Sie sollen laut Anklage der Staatsanwaltschaft durch ihre Herkunft und verwandtschaftliche Beziehungen verbunden sein und konspirativ agiert haben. Der Kopf der hierarchisch organisierten Gruppe, der sie vermutlich von Rotterdam aus steuert, konnte bislang nicht gefasst werden.

120 Kilogramm Kokain

Beim Prozess ist von rund 120 Kilogramm Kokain, vier Kilogramm Heroin und 2000 Ecstasy-Tabletten die Rede. Die Drogen wurden in einer Wohnung in Tuttlingen sichergestellt. Die Betäubungsmittel sollen in den Niederlanden beschafft und per Auto oder Lastwagen, teils in professionellen Schmuggelverstecken, nach Deutschland gebracht worden sein.

Über Verteilungszentren in Berlin, Stuttgart, Salzburg, Düsseldorf, Neustadt an der Weinstraße und Tuttlingen wurde der Stoff dann bundesweit in Umlauf gebracht. Für die einzelnen Stationen gab es "Gebietsverantwortliche". Einige davon sitzen nun auf der Anklagebank. Bei Preisen von bis zu 60 Euro pro Gramm Kokain ist angesichts der Mengen von einem Geldfluss mehrerer Millionen Euro auszugehen.

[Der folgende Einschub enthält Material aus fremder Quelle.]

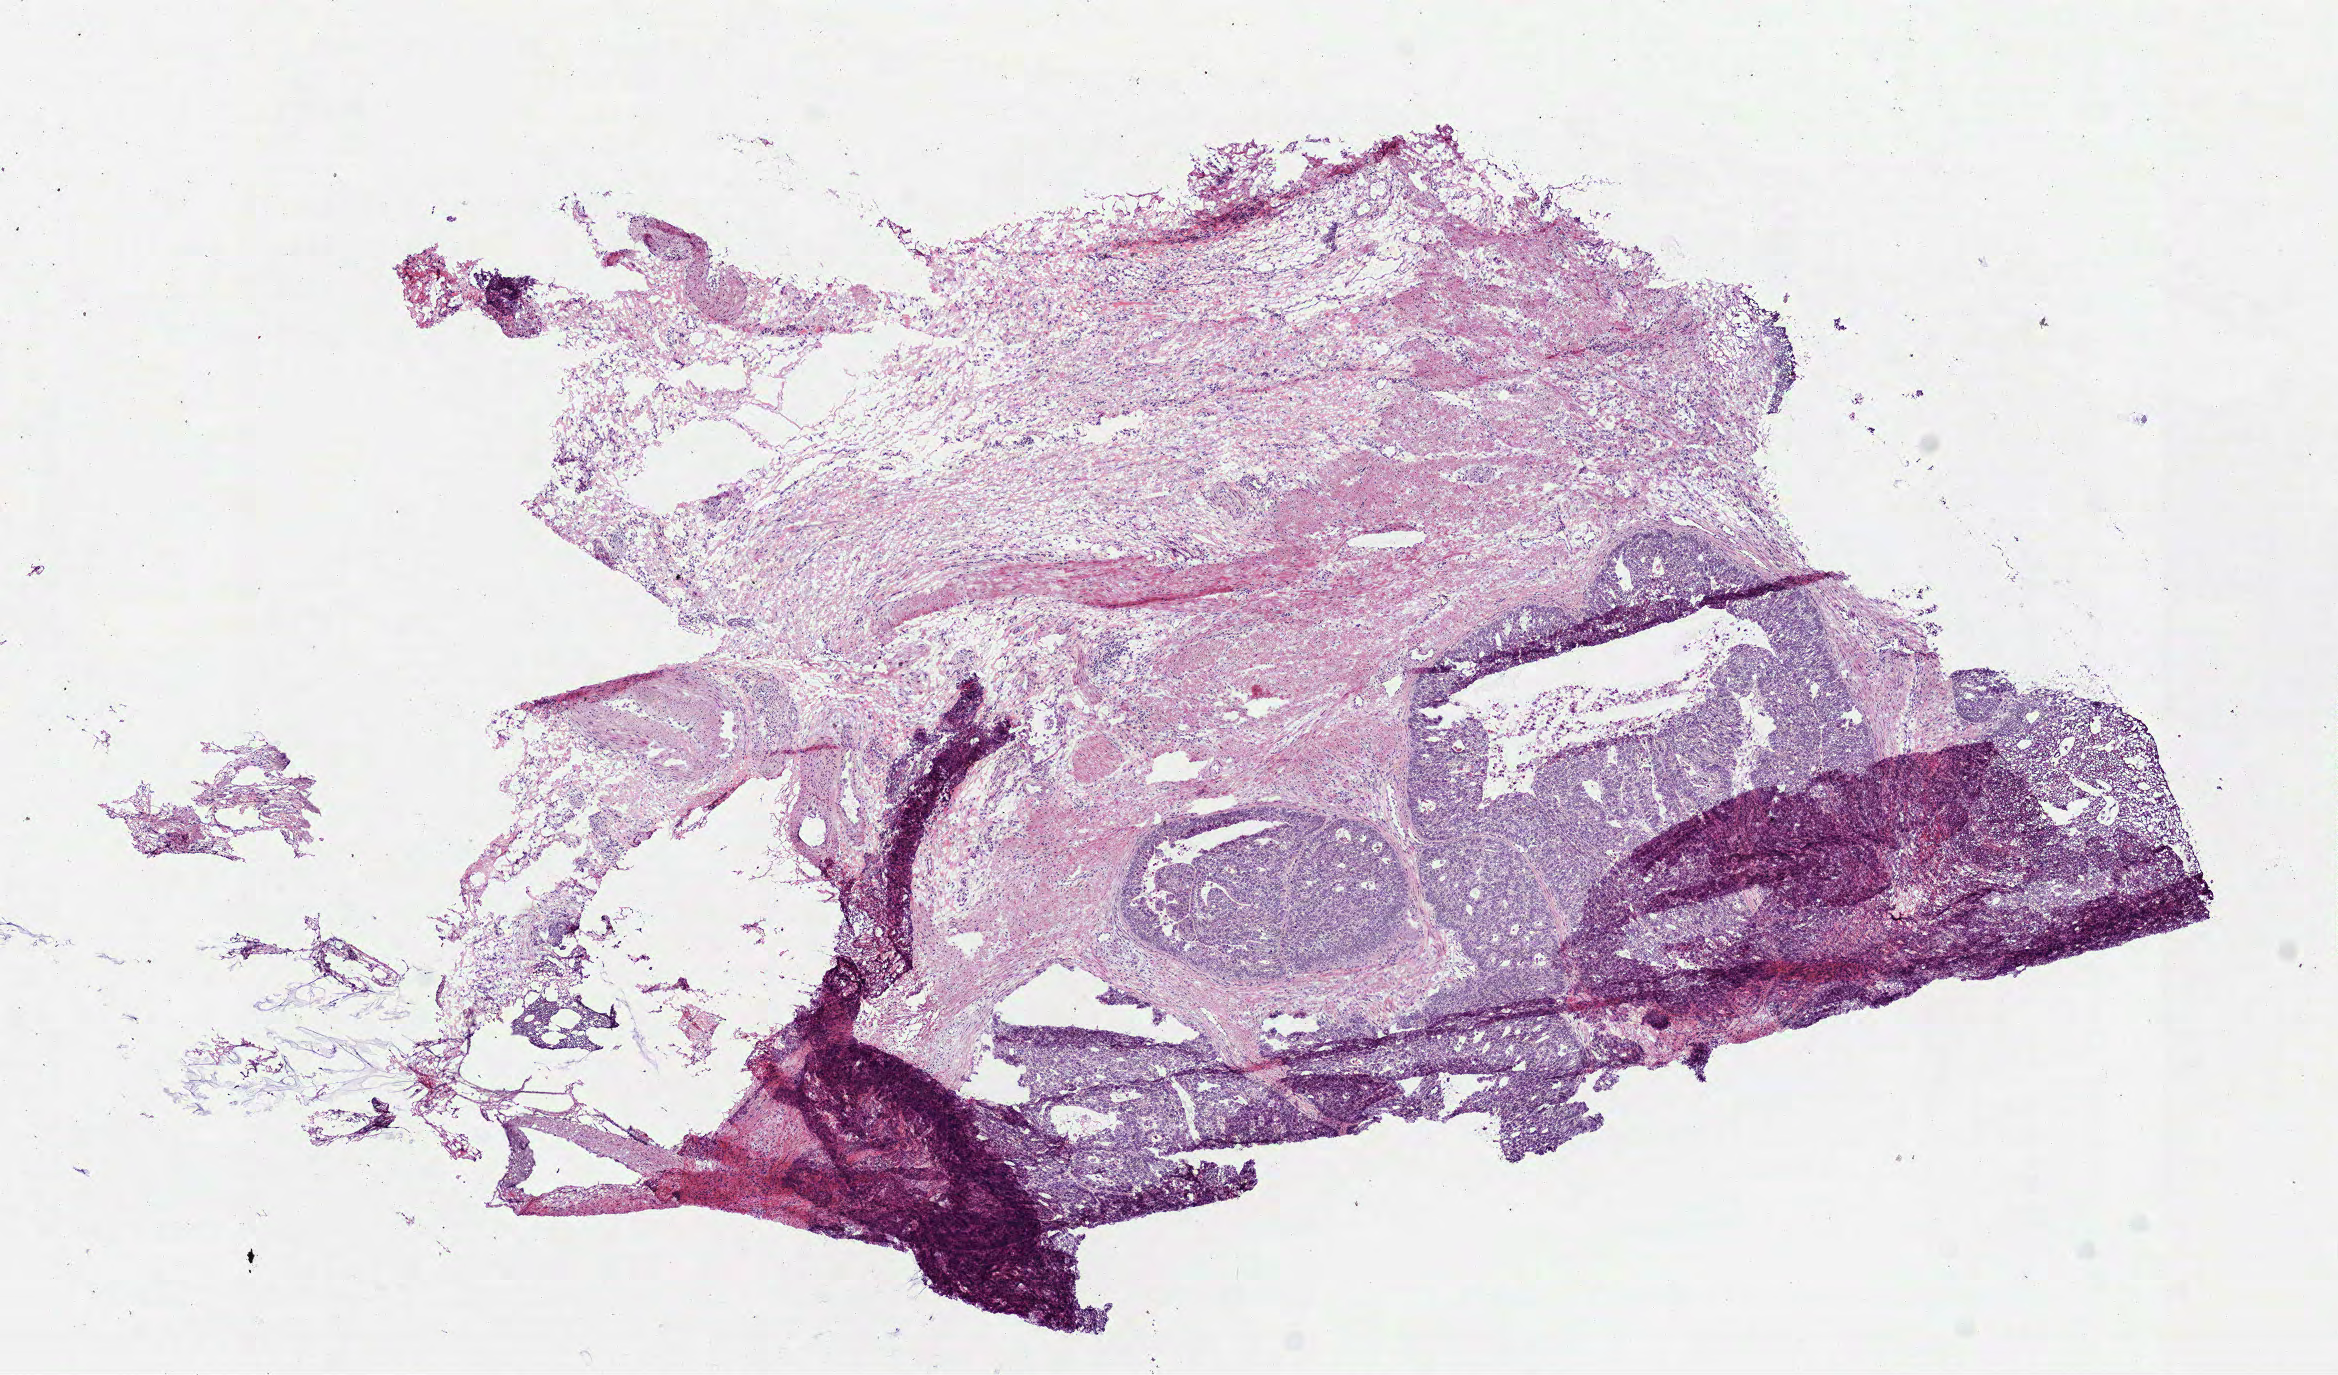
Digitized Hematoxylin and eosin (H&E) stained tissue section (whole slide), shown as a low-resolution overview of the whole scanned area (about 9.4 x 5.5 mm, slide scanned at 40x), frozen section from the bottom of the tissue portion, sample: primary tumour, colon. Female patient; age at initial diagnosis 79 years. Pathologist review of this section (percent, as recorded): tumour cells 50%, tumour nuclei 71%, normal cells 50%, stromal cells 0%, necrosis 0%. Infiltration values recorded for this section: lymphocyte infiltration 10%, monocyte infiltration 1%, neutrophil infiltration 2%.
Pathologic diagnosis: Adenocarcinoma, NOS (hepatic flexure of colon). Lymph nodes positive (case pathology): 10 of 14 examined. AJCC pathologic stage: IIIB.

Zur Aufklärung soll es mithilfe verdeckter Ermittler der Polizei gekommen sein. Außerdem ist an diesem ersten Verhandlungstag die Rede von einem Kronzeugen, der seine Geschäftspartner auffliegen ließ. Die Glaubwürdigkeit dieses Mannes, dessen Aussagen gesondert behandelt werden, scheint jedoch umstritten zu sein, wie einigen einführenden Äußerungen der Verteidiger zu entnehmen ist. Sie erklärten bereits vor Befragung der Angeklagten, dass die Tuttlinger Mandanten gar nicht an den Straftaten beteiligt gewesen seien.

Der Prozess wird an diesem Mittwoch ab 9 Uhr im Landgericht fortgesetzt. Insgesamt sind zunächst noch 41 Prozesstage angesetzt.